Les médias poursuivent les responsables de la prison du Tennessee pour accès limité aux exécutions

Les médias poursuivent les responsables de la prison du Tennessee pour accès limité aux exécutions

Un groupe de médias a poursuivi les responsables de la prison du Tennessee, affirmant que les règles d’exécution de l’État empêchent les journalistes d’être pleinement témoins des injections mortelles et cachent les moments clés au contrôle du public.

Selon les procédures actuelles, les journalistes ne sont autorisés à observer que lorsque le détenu condamné est déjà attaché à la civière.

Dans leur dossier, les médias affirment que le protocole de l’État viole « les droits statutaires et constitutionnels du public et de la presse d’assister à l’intégralité des exécutions », affirmant que les Tennessiens méritent la transparence à partir du moment où un détenu entre dans la chambre jusqu’à la déclaration officielle de son décès.

Les plaignants demandent un jugement déclarant les protocoles inconstitutionnels et une injonction permettant aux journalistes de voir l’intégralité du processus d’exécution.

Le dossier affirme que la panne « limite la capacité du public à recevoir des informations provenant d’observateurs indépendants », laissant ainsi les exécutions à l’abri de tout contrôle extérieur.

Les accusés sont Kenneth Nelsen, directeur de l’établissement à sécurité maximale Riverbend à Nashville – qui abrite la chambre d’exécution du Tennessee – et Frank Strada, commissaire du département correctionnel du Tennessee.

Les journalistes sont gardés derrière des stores jusqu’à ce que le détenu soit immobilisé et connecté aux lignes IV. Le moment exact auquel les médicaments mortels sont administrés reste inconnu, car l’équipe médicale opère depuis une pièce séparée.

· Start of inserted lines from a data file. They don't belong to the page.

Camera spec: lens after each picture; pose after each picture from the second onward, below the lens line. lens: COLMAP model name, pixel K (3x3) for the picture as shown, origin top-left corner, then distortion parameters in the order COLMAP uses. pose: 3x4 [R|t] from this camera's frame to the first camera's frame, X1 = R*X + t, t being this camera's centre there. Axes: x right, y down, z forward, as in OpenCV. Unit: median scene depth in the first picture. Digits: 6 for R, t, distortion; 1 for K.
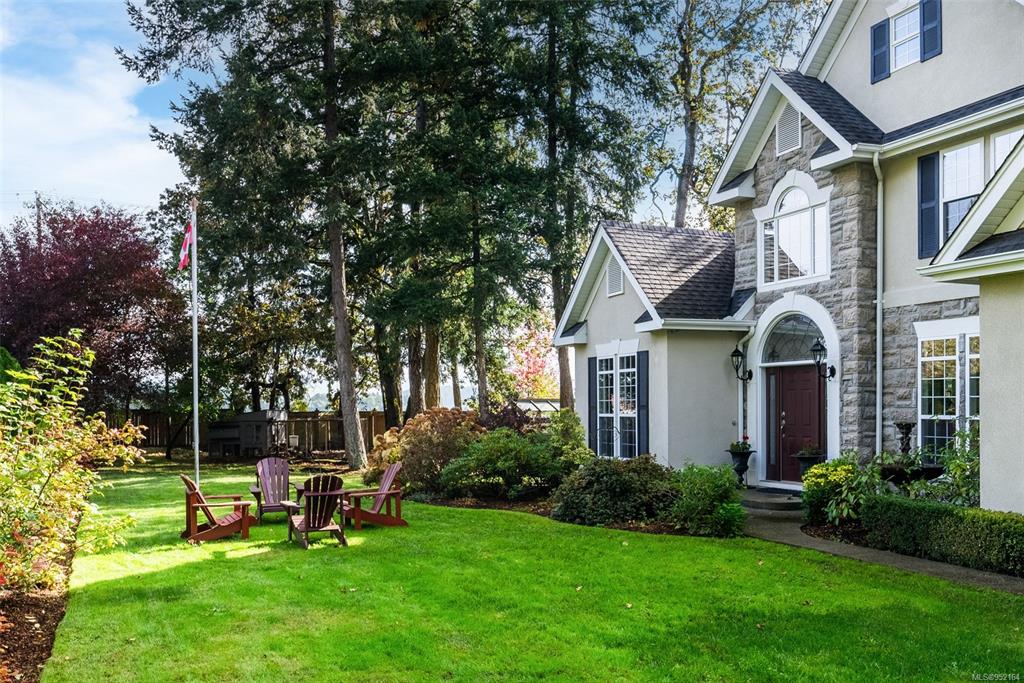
lens RADIAL K [[793.6, 0, 512.0], [0, 793.6, 341.5], [0, 0, 1]] dist [0.001163, 0.000612]
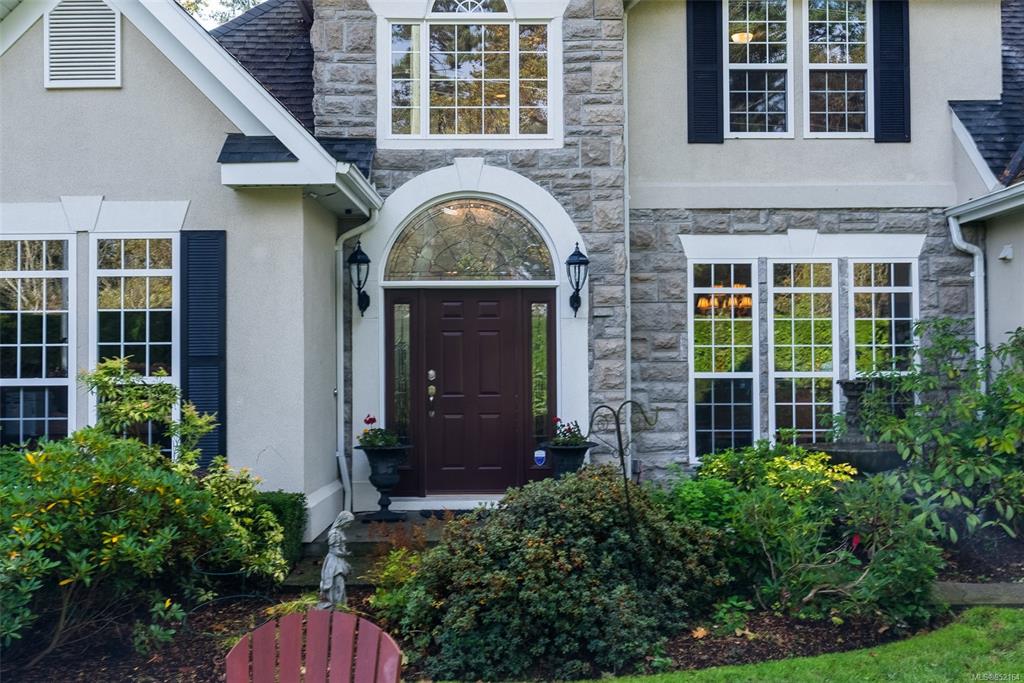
lens RADIAL K [[979.7, 0, 511.9], [0, 979.7, 299.7], [0, 0, 1]] dist [0.006718, 0.001534]
pose [[0.414995, 0.061659, 0.907732, -0.266473], [-0.069593, 0.996929, -0.035901, 0.061898], [-0.907158, -0.048273, 0.418012, 0.688396]]
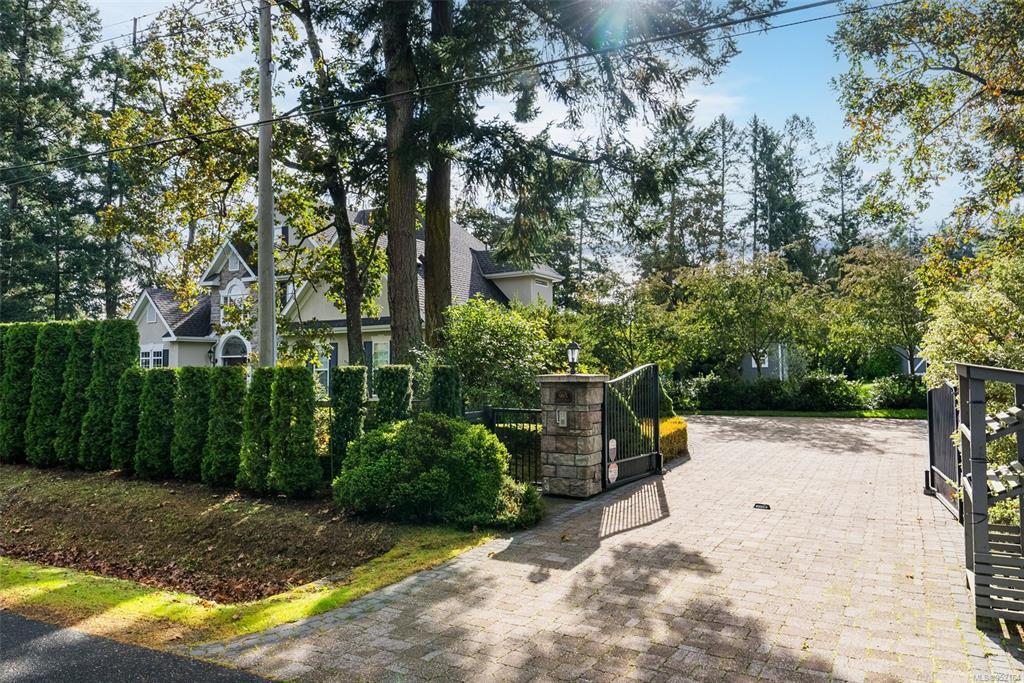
lens RADIAL K [[700.4, 0, 512.6], [0, 700.4, 367.2], [0, 0, 1]] dist [0.002301, 0.000555]
pose [[0.795844, 0.005889, 0.605473, -0.271245], [-0.046829, 0.997556, 0.051850, -0.093367], [-0.603688, -0.069618, 0.794175, -1.241991]]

Une fois le détenu déclaré mort, le directeur annonce par interphone que la sentence a été exécutée et les témoins sont priés de partir.

Frank Strada, commissaire du département correctionnel du Tennessee

Le procès soutient que le premier amendement de la Constitution américaine et de la Constitution du Tennessee garantit le droit du public de voir la peine capitale appliquée en pleine vue – et non dans un secret partiel. La loi du Tennessee exige que certains témoins – dont sept membres des médias – soient présents.

Les plaignants ont cité l’exécution en août de Byron Black, reconnu coupable du meurtre de sa petite amie et de ses deux jeunes filles dans les années 1980. Lors de l’exécution de Black, les rideaux de la salle des témoins n’ont été ouverts que pendant 10 minutes.

Selon l’avocat de Black, le personnel médical a eu du mal à trouver les veines de ses bras, ce qui a entraîné une accumulation de sang visible sur son côté droit. Son avocat a déclaré qu’il avait fallu 10 minutes rien que pour fixer les tubes IV.

Black aurait déclaré à des témoins qu’il « souffrait tellement » lors de son injection mortelle.

Peine de mort Gurney

« Ne vous y trompez pas, nous avons tous vu de nos propres yeux que le pentobarbital n’a pas fonctionné comme l’expert de l’État l’avait déclaré », a déclaré l’avocat Kelley Henry dans un communiqué à l’époque. « M. Black a souffert. »

Le procès cite le journal d’exécution interne de l’État et affirme que les témoins des médias n’ont vu que des fragments de la procédure – lorsque les stores se sont ouverts, lorsque Black a prononcé ses derniers mots et lorsque la vue a été à nouveau coupée.

La caméra en circuit fermé, les notes d’archivage, sont réservées à l’équipe d’exécution, pas à la presse.

En conséquence, affirme le procès, les journalistes « n’ont pas eu accès à cette étape de la procédure pour en rendre compte de manière indépendante, laissant le public sans témoignage direct d’un observateur neutre.